_WORK REQUEST:_
Repeat the data that follows, word for word, without the images.

_AVAILABLE DATA:_
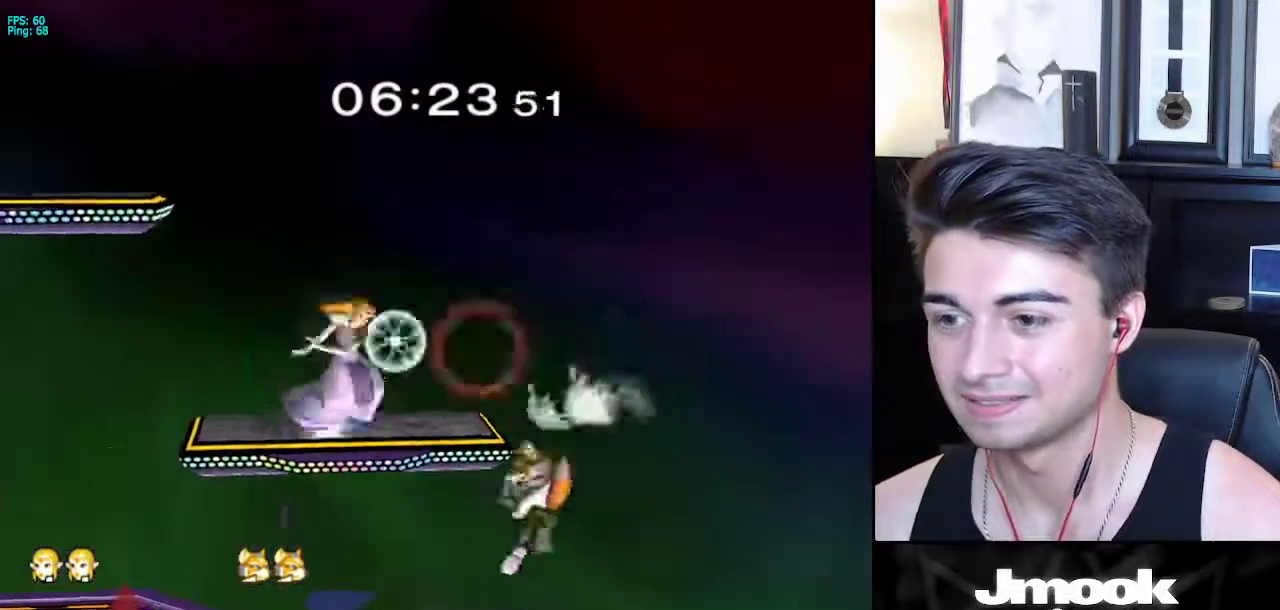
{"buttons": [], "left_stick": "left", "right_stick": "center", "events": [[17, "left_stick", "up-left"], [33, "right_stick", "center"], [167, "left_stick", "left"], [417, "left_stick", "center"], [500, "left_stick", "left"]]}
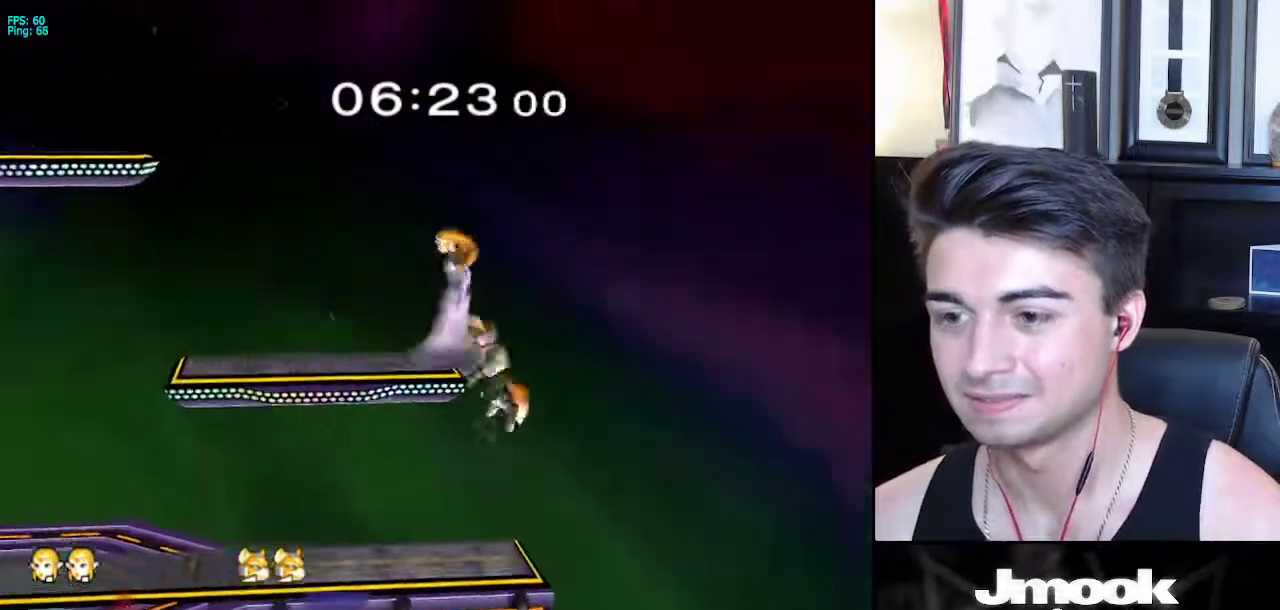
{"buttons": ["L1"], "left_stick": "left", "right_stick": "center", "events": [[67, "L1", "down"]]}
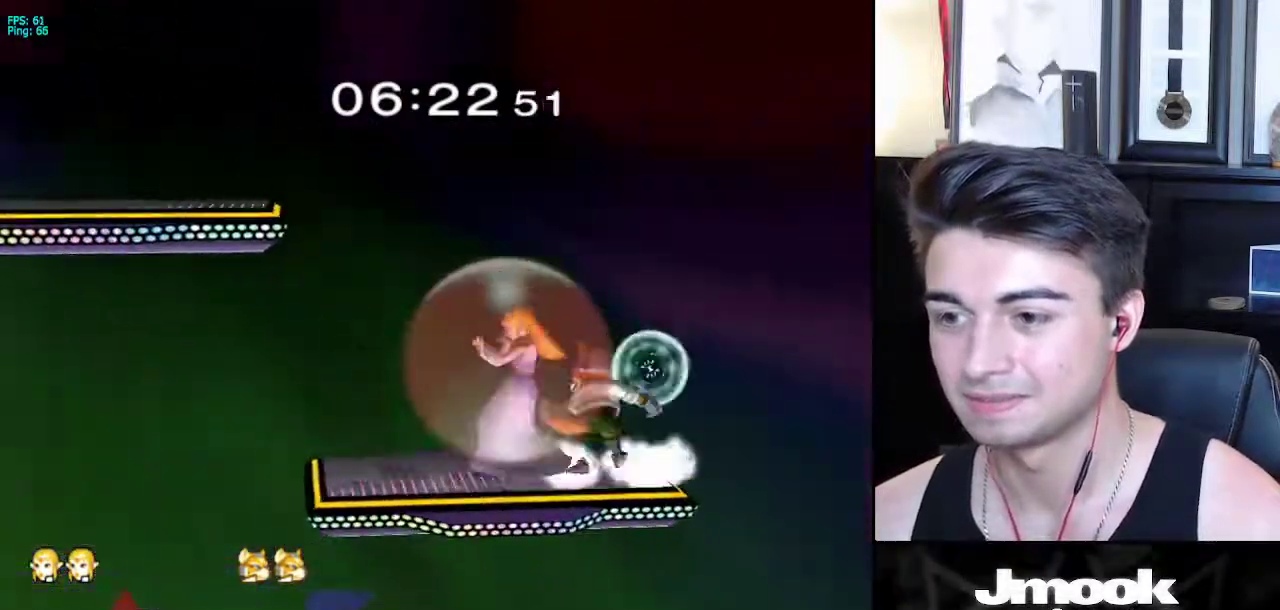
{"buttons": ["L1"], "left_stick": "up-right", "right_stick": "center", "events": [[50, "left_stick", "down-left"], [167, "right_stick", "up"], [200, "left_stick", "right"], [250, "right_stick", "center"], [267, "L1", "up"], [367, "left_stick", "up-right"], [467, "L1", "down"]]}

_EXERCISE SOLUTION:_
{"buttons": [], "left_stick": "left", "right_stick": "center", "events": [[17, "left_stick", "up-left"], [33, "right_stick", "center"], [167, "left_stick", "left"], [417, "left_stick", "center"], [500, "left_stick", "left"]]}
{"buttons": ["L1"], "left_stick": "left", "right_stick": "center", "events": [[67, "L1", "down"]]}
{"buttons": ["L1"], "left_stick": "up-right", "right_stick": "center", "events": [[50, "left_stick", "down-left"], [167, "right_stick", "up"], [200, "left_stick", "right"], [250, "right_stick", "center"], [267, "L1", "up"], [367, "left_stick", "up-right"], [467, "L1", "down"]]}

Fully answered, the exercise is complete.